One of the reasons people gave me for going to La Jolla last month was to “barbecue on the beach”. What the fuck?
Pussy Joe and Patrick (the tallest Pendejo) kept telling me all about the BBQ rules at the La Jolla Beach and Tennis Club.
“You can rent your own grill or use the public one,” they may have said. I don’t really fucking know. I stopped listening at “BBQ”, because it sounded like work.
I went there on vacation. Vacation is restaurants and pizza delivery.
The beach is for:
Staring (without getting caught)
It was our 30th anniversary of being in legal bondage, and it was the Bear’s idea to go.
She loves the beach and found other things to do. I love the temperatures under a thousand degrees, and drinking every day from noon until I pass out.
We get there on Sunday and people have their little charcoal grill in the sand right next to the concrete walkway, with tables closer to the ocean.
The Bear and I grab a bottle of wine and a pitcher of margaritas, and we are sitting in the comfortable chairs with our feet up on the concrete wall.
I’m not taking a picture of your fucking grills.
We watch the sun quickly set. We agree BBQing on the beach is stupid.
For 8 full days we get to rent this little glimpse of how the 1-percent live. We are paying through the nose for this tiny, creaky room. But the drinks are unbelievably strong, we bring our own cheap wine to the beach, and one order of pizza lasted 2 days.
By Wed., drinking during the sunset is a ritual. The sea gulls have gotten into the game as well.
At the grill to the left of us, there’s a short, happy man cooking for a party of 10. Everyone else is inside the room, and he’s the only one working in the sand.
A seagull swoops in behind him and grabs something off the table. The Bear and I point and laugh and tell the guy something “is missing.” He turns to see what it is.
Another gull swoops in from behind and takes his meat off the grill.
“That was a 13-dollar-a-pound ribeye,” he says.
20-feet down the beach, the gulls are having WWIII over the remnants of this little man’s meat.
It takes 20 or 30 of them to tear it into bite-sized chunks.
He pulls out another cut. “Good thing we brought plenty”. And goes back to his grill with his tongs raised like anti-aircraft guns against the Luftwaffe.
The week goes fast, and we are down to the night before leaving. The Bear goes back to her “nature.” Here comes something I couldn’t predict – can you?
“I bought steak, veggies, and potatoes,” she says. “We are grilling on the beach tonight.”
Fuck. Didn’t we just agree that was a stupid…
We share the “public grill,” which doesn’t have a lid and maybe gets to 160-degrees. I could cook faster inside my car in Phoenix. After two hours the potatoes were just lukewarm rocks. The fucking Seagulls wouldn’t even steal them, so we gave them to the beach attendants.
The beach staff were 20-somethings out of Abercombie & Fitch catalogue and acted like they were just happy to eat anything with carbs.

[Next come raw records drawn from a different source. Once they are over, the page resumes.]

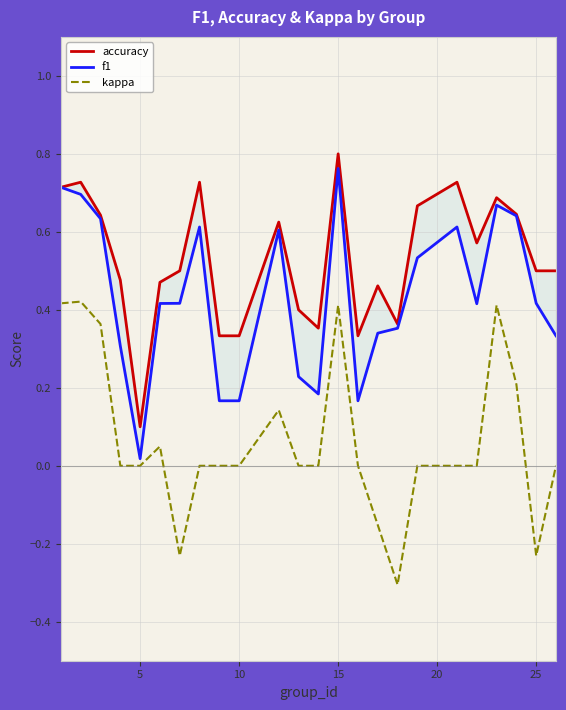

Reading right to left, what are all the values shown in this chart?

accuracy: 0.5	0.5	0.6	0.7	0.6	0.7	0.7	0.4	0.5	0.3	0.8	0.4	0.4	0.6	0.3	0.3	0.7	0.5	0.5	0.1	0.5	0.6	0.7	0.7
f1: 0.3	0.4	0.6	0.7	0.4	0.6	0.5	0.4	0.3	0.2	0.8	0.2	0.2	0.6	0.2	0.2	0.6	0.4	0.4	0.0	0.3	0.6	0.7	0.7
kappa: 0.0	-0.2	0.2	0.4	0.0	0.0	0.0	-0.3	-0.2	0.0	0.4	0.0	0.0	0.1	0.0	0.0	0.0	-0.2	0.0	0.0	0.0	0.4	0.4	0.4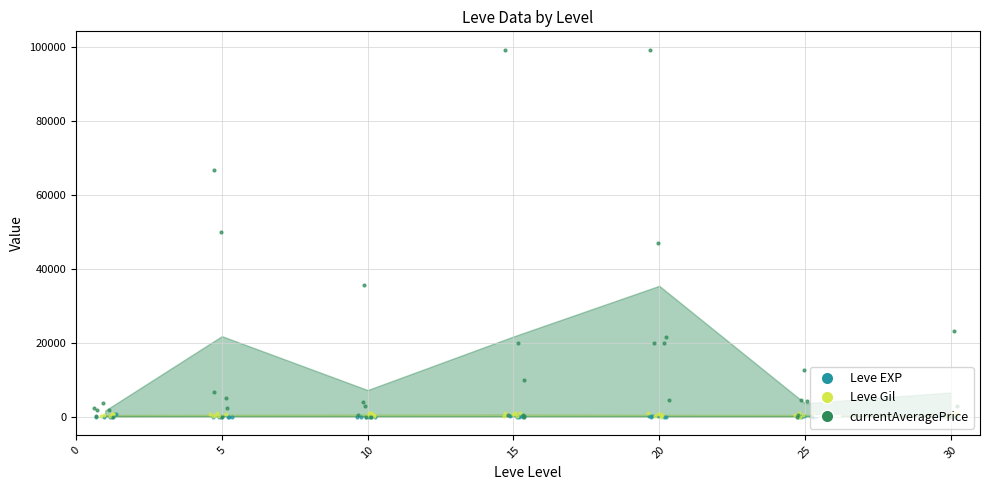

Is the value of currentAveragePrice at 5 greater than the value of Leve Gil at 15?

Yes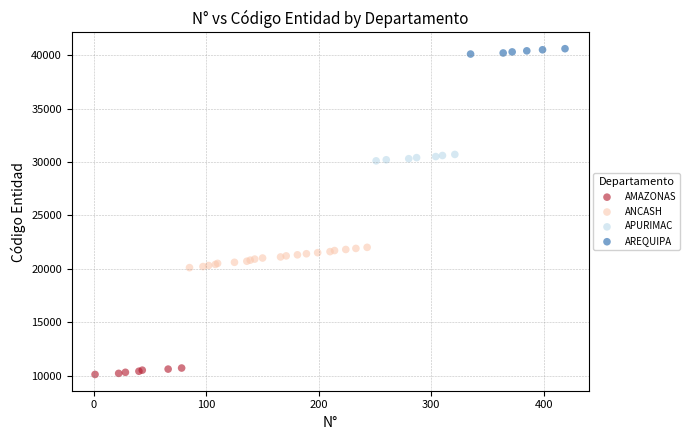

Which series has the largest Y range (max minus min)?

ANCASH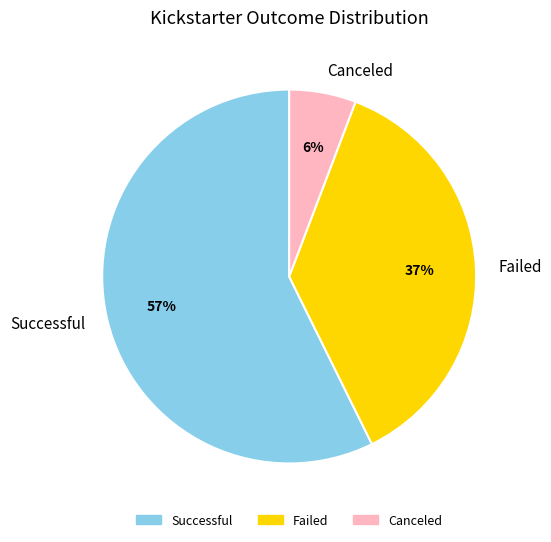

How many slices are in this pie chart?

3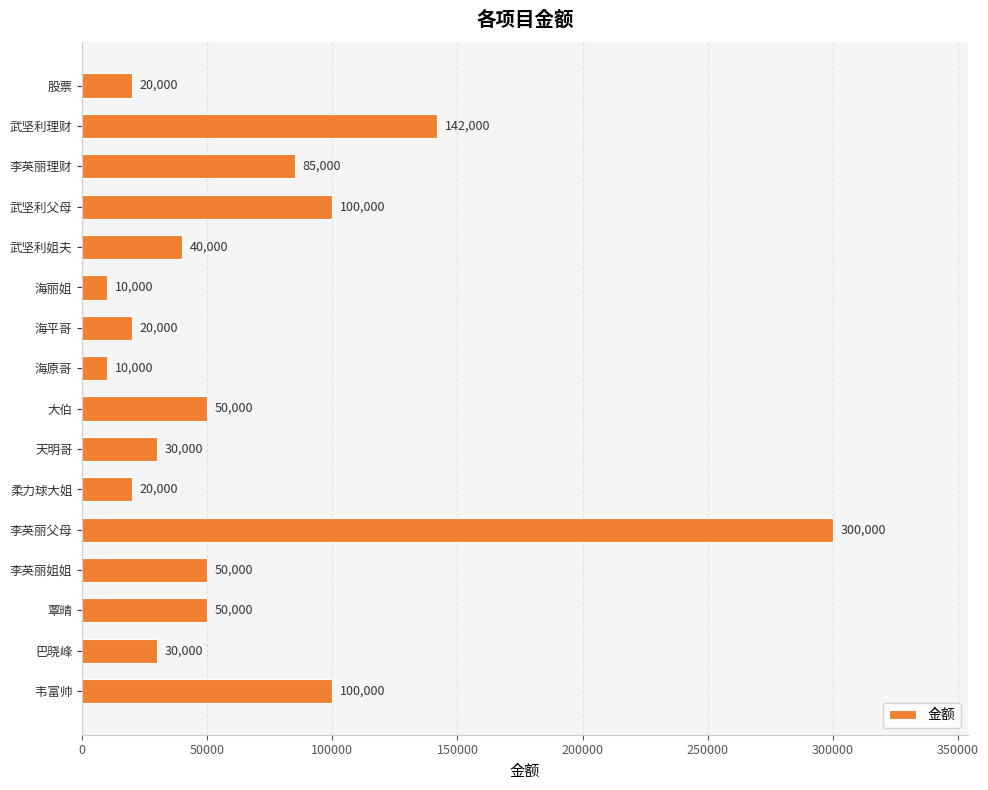

What is the label of the 7th bar from the bottom?

天明哥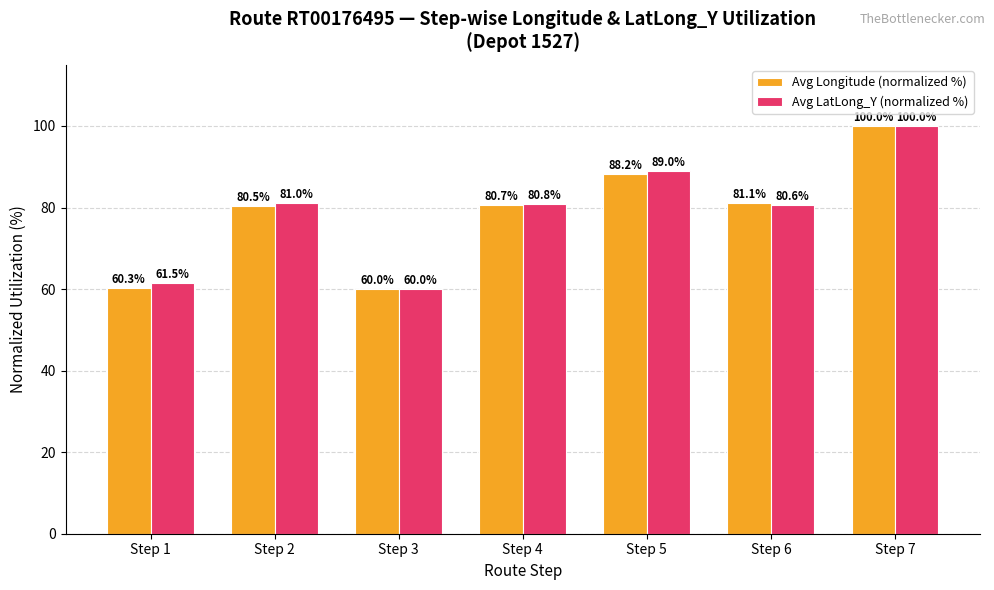

True or false: Avg LatLong_Y (normalized %) has a value of 61.5 at Step 1.

True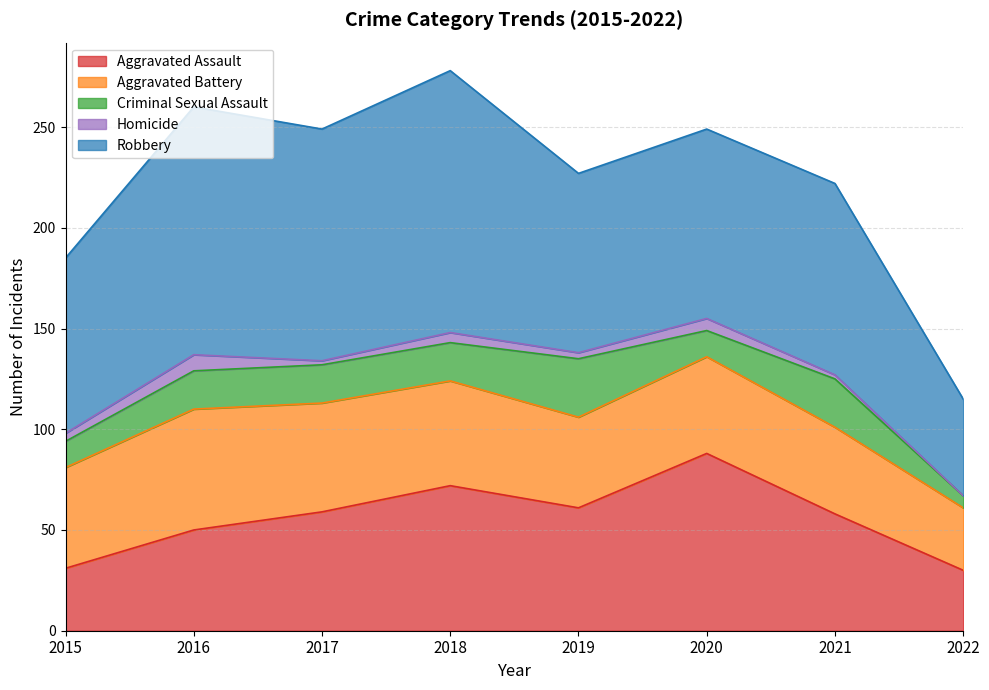

Between 2016 and 2022, which is larger?

2016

We fought the other 1 percenters for our little portion of the grill and 90-minutes later had a “meal.”
We huddled over our little table in the sand and cut our meat with plastic knives and forks. We picked veggies out of the aluminum foil dripping in some heavy dressing. Not exactly fine dining, but it was delicious.
“Isn’t this great,” she kept saying.
30 years have taught me not to bitch when she has made an effort like beach BBQ.
But Bingo, you guessed it, I would have rather been 20-feet away with no sand in my shorts, an easy reach to the pizza, and my glass filled with red wine and laziness.